Dataset excerpts -
# # # # # # #

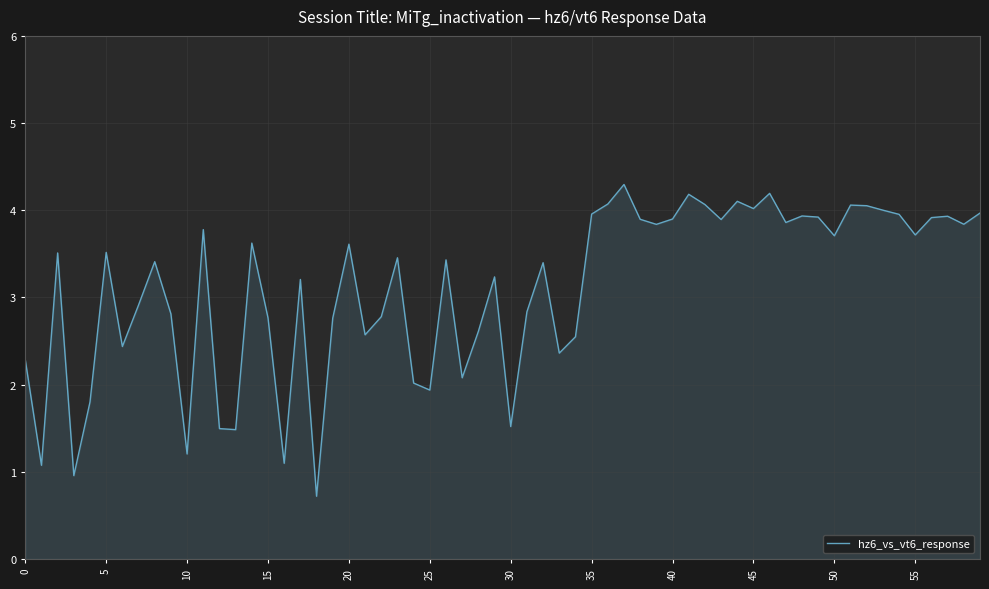

What is the difference between the maximum and minimum values?

3.6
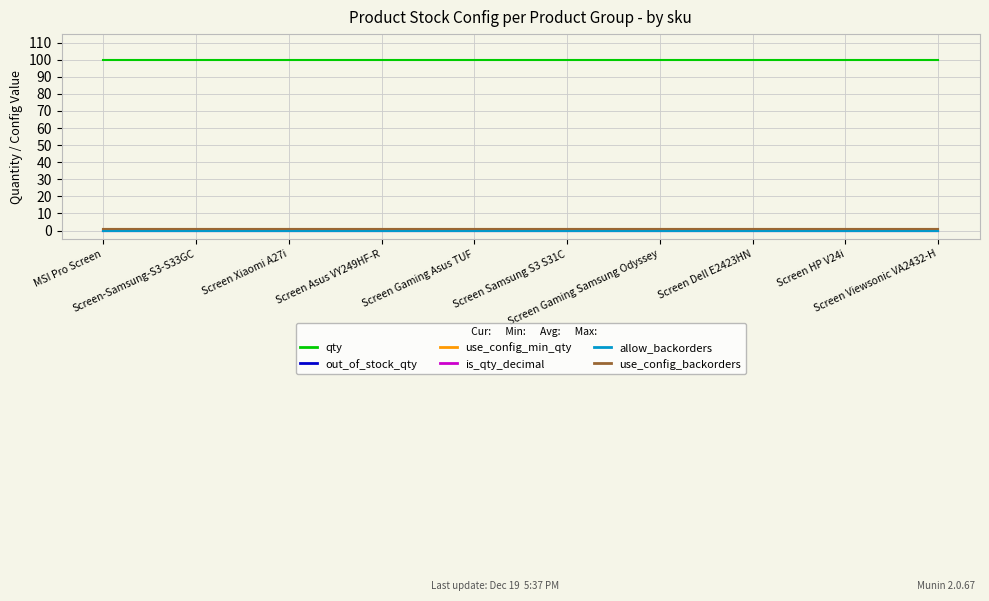

Is this an area chart (filled region under the line)?

No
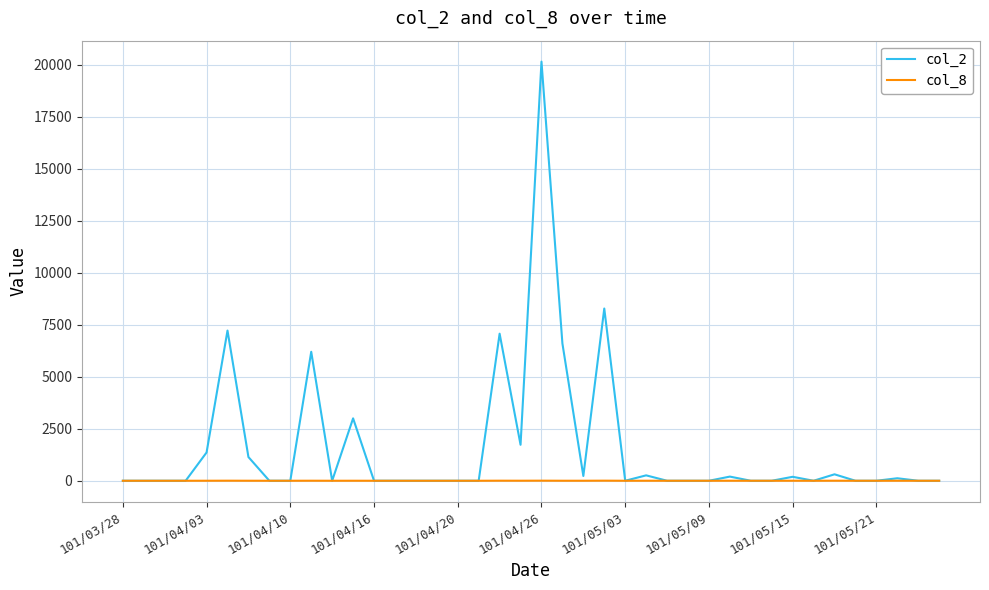

At how many categories does at least one series exceed 16966?

1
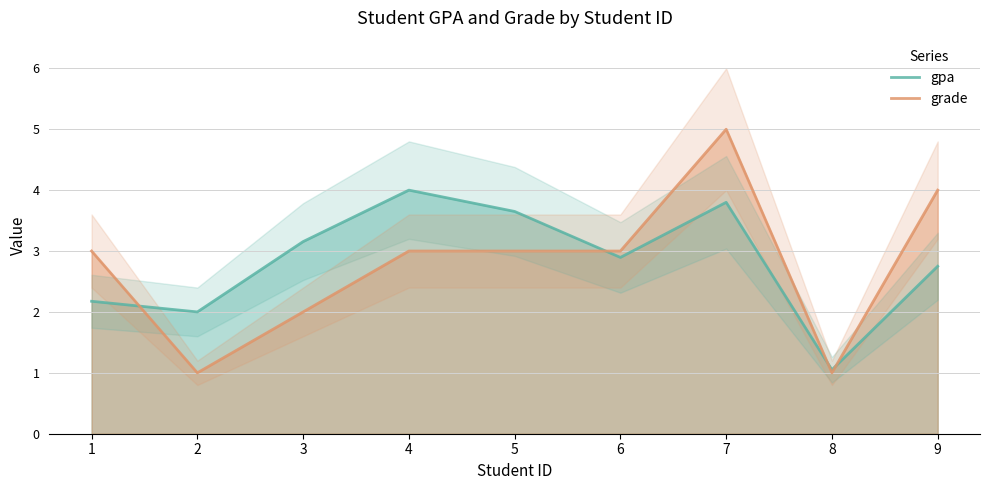

At which category is the sum across all series the highest?

7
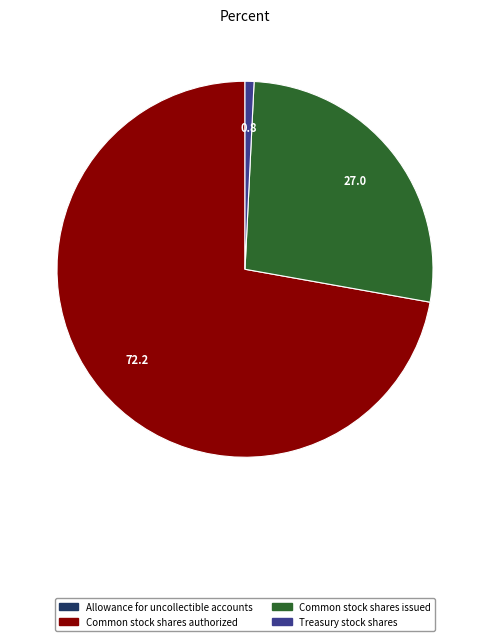

Is there any slice that represents more than half of the pie?

Yes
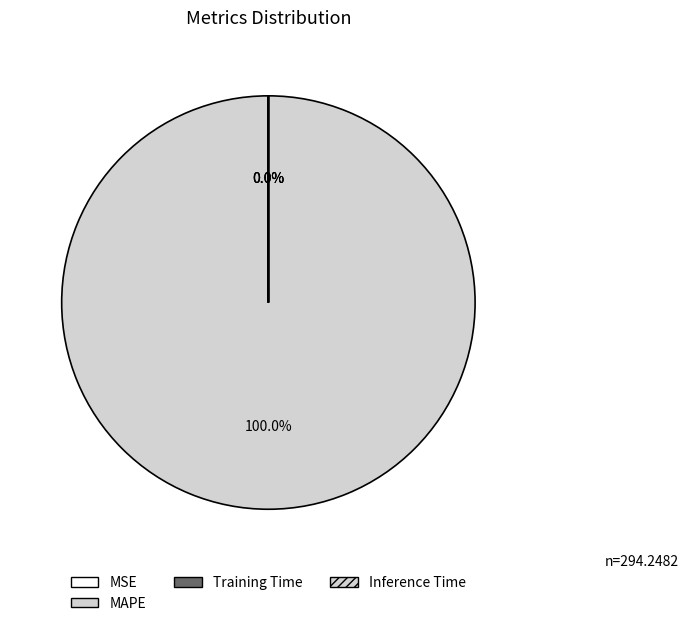

To the nearest percent, what percentage of the pie is MAPE?

100%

# # # # # # #

Task goal - Return the text of every item above, word for word, without the pictures.

Output of the exercise -
What is the difference between the maximum and minimum values?

3.6

Is this an area chart (filled region under the line)?

No

At how many categories does at least one series exceed 16966?

1

At which category is the sum across all series the highest?

7

Is there any slice that represents more than half of the pie?

Yes

To the nearest percent, what percentage of the pie is MAPE?

100%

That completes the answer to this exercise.